By Andrew Silver
July 8 (Reuters) – AstraZeneca will license a subsidiary of Sino Biopharmaceutical’s experimental chronic obstructive pulmonary disease (COPD) drug TQC3721 and pay $200 million upfront, the Chinese drugmaker said Wednesday.
COPD, a progressive lung disease that obstructs airflow and makes breathing difficult, was the third-leading cause of death worldwide with 3.4 million fatalities in 2023, according to the World Health Organization.
While major drugmakers that dominate the segment include AstraZeneca, GSK and Boehringer Ingelheim, a study of a phase II clinical trial for TQC3721 in China showed that it was “novel” and “significantly improved lung function and symptoms” when compared with a placebo.
The new partnership will “leverage AstraZeneca’s deep clinical development experience and respiratory expertise,” Sino Biopharmaceutical said in a filing to Hong Kong’s stock exchange.
The agreement covers the development, manufacture and commercialization of TQC3721, in addition to rights for “certain future development programmes” that the filing did not detail. AstraZeneca has been granted a global license for TQC3721 outside of China.
The deal is the Sino Biopharmaceutical subsidiary’s second out-licensing transaction with a multinational pharmaceutical company this year.
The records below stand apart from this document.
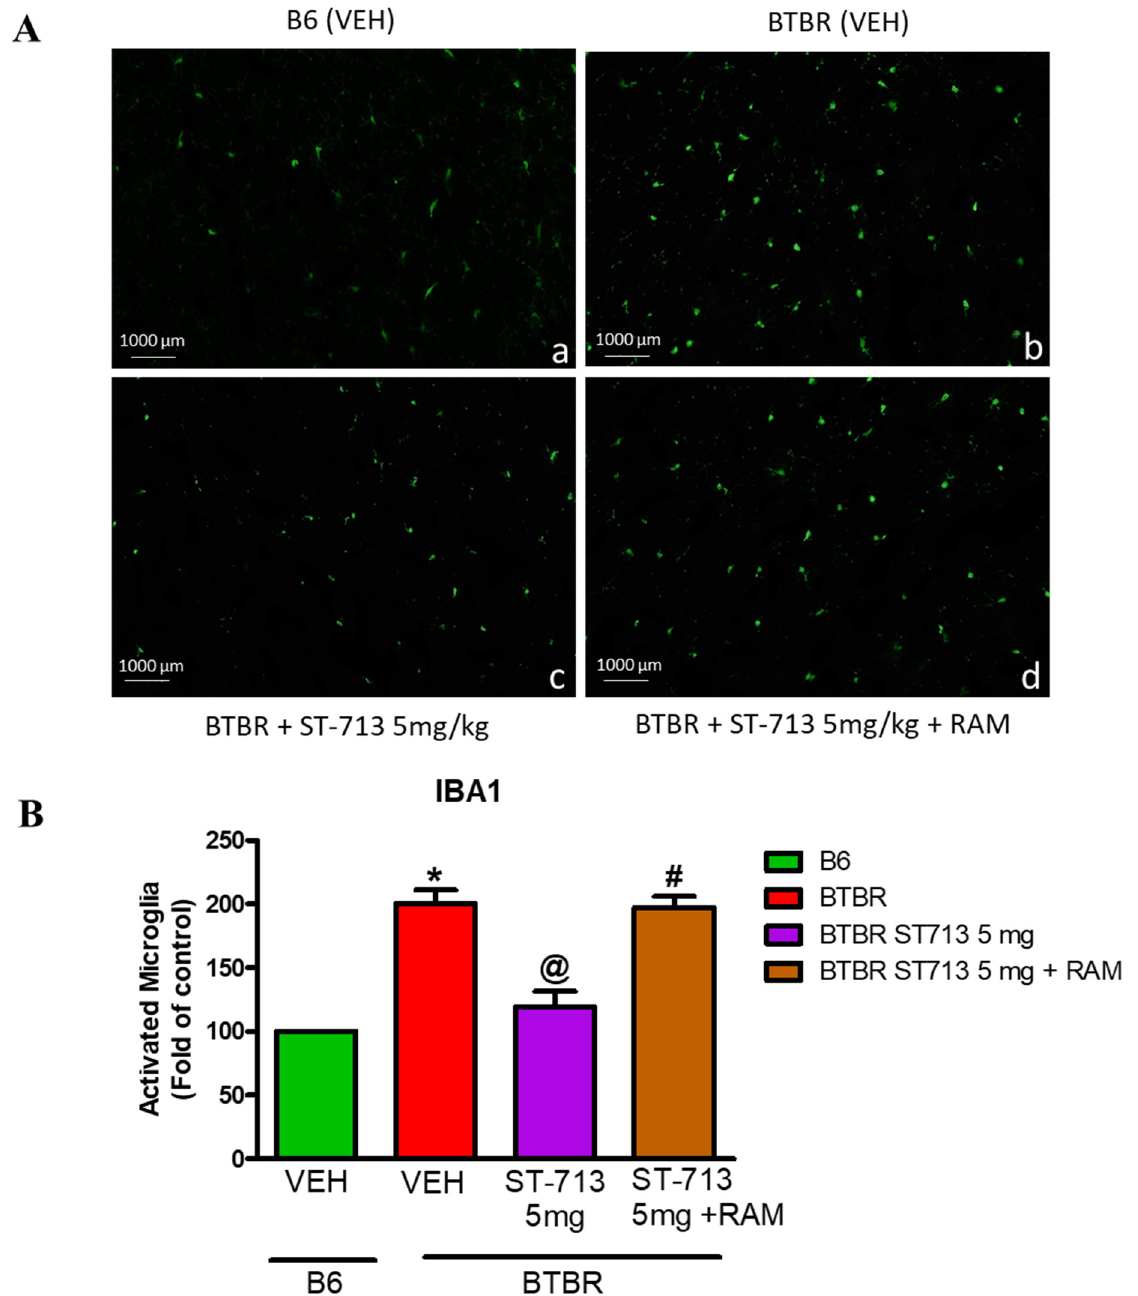
Figure 4. ST-713 inhibited microglia activation in BTBR mice. Immunofluorescence staining of iba-1-positive microglial cells in the brain sections of experimental B6 and BTBR mice. ( A ) (a,b) B6, BTBR VEH-treated mice (c) ST-713 (5 mg/kg) administered to autistic mice (d) ST-713 (5 mg/kg) co-administered with RAM (10 mg/kg) to BTBR mice. The densitometric evaluation for activated microglia was performed with ImageJ. ( B ) VEH-treated BTBR mouse brain shows significantly increased levels of iba-1-positive activated microglial cells compared to VEH-treated B6 mice. Chronic systemic pretreatment with ST-713 (5 mg/kg) in BTBR mice significantly reduced the level of iba-1-positive activated microglial cells compared to VEH-treated BTBR mice. Chronic co-injection with RAM (10 mg/kg) abolished the beneficial outcomes provided by a 5 mg/kg dose of ST-713. The bar diagram represents percentage mean of three samples ± SEM (n = 3); * ( p < 0.05) vs. VEH-treated B6; @ p < 0.05 vs. VEH-treated BTBR group; # p <0.05 vs. ST-713 (5 mg/kg).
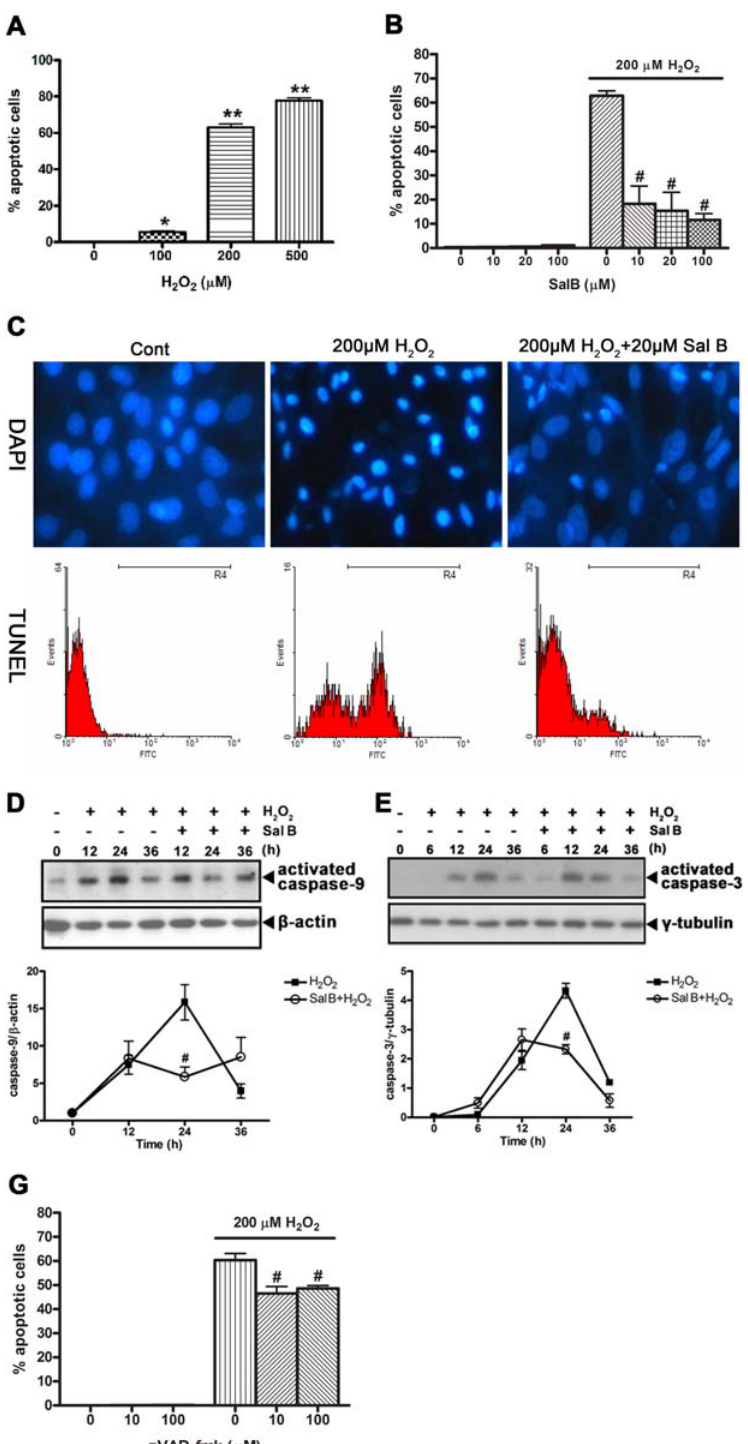
Figure 1. Inhibition of H 2 O 2 -induced rCMECs apoptosis by Sal B. (A) Apoptosis was induced in rCMECs with 0 , 500 m M H 2 O 2 for 12 h and determined by TUNEL assay. (B) rCMECs were pretreated with Sal B (0 , 100 m M) for 30 min, and then coincubated with or without 200 m M H 2 O 2 for 12 h, followed by apoptosis measurement using TUNEL assay. (C) rCMECs were analyzed by DAPI staining and TUNEL assay after a 12-h exposure to H 2 O 2 with or without Sal B pretreatment. (D) Time course of caspase-9 activation in rCMECs incubated with H 2 O 2 (200 m M) alone or with H 2 O 2 (200 m M) and Sal B (20 m M). (E) Time course of caspase-3 activation in rCMECs incubated with H 2 O 2 (200 m M) alone or with H 2 O 2 (200 m M) and Sal B (20 m M). Immunoblotting were carried out on cell lysate proteins from control cells or rCMECs pretreated with Sal B for 1 h and then exposed to H 2 O 2 for the indicated times. (G) rCMECs were pretreated with zVAD-fmk (0 , 100 m M) for 60 min, and then coincubated with or without 200 m M H 2 O 2 for 12 h, followed by apoptosis measurement using TUNEL assay. * P , 0.05; ** P , 0.01 versus control, # , P , 0.05 versus H 2 O 2 alone. Data are representative of three independent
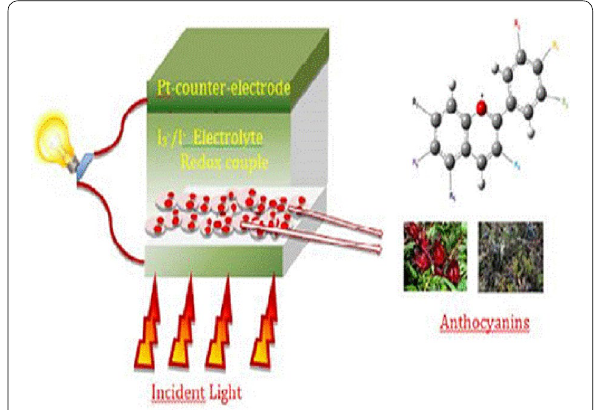
Scheme 1 Graphical abstract of dyes sensitized solar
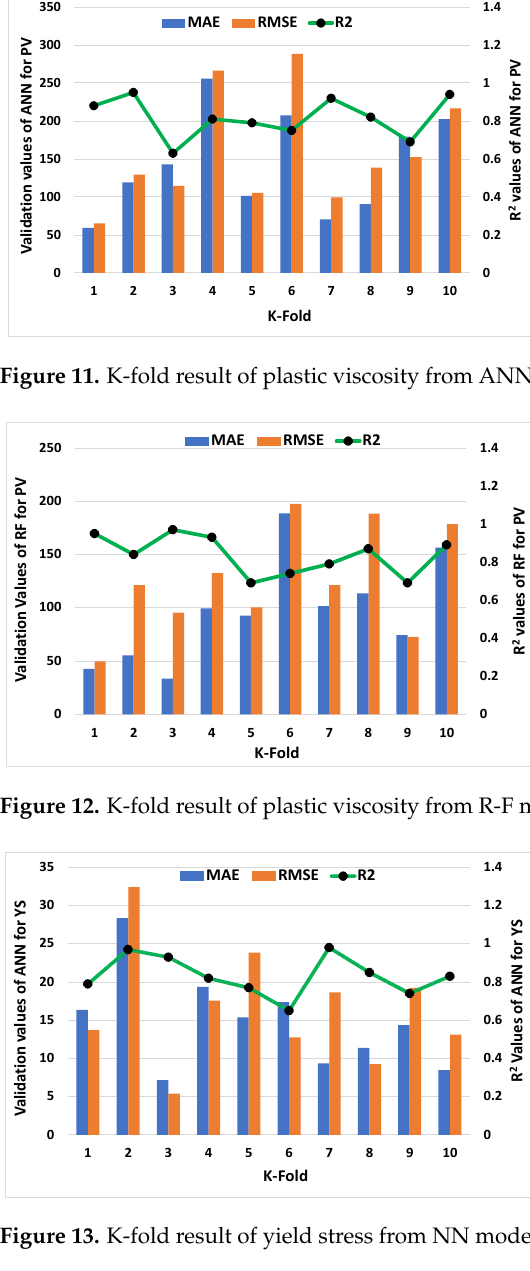
Table 3. Statistical outcomes of plastic viscosity for employed models.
In March, it granted rights to Sanofi for the blood cancer drug rovadicitinib.
A spokesperson for AstraZeneca did not immediately respond to a request for comment on why it was licensing rights to TQC3721, or on the timelines for any future global studies.
AstraZeneca in April said its own experimental treatment tozorakimab showed a “meaningful reduction” in moderate-to-severe flare-ups of COPD in a late-stage trial, building on positive data from the month before.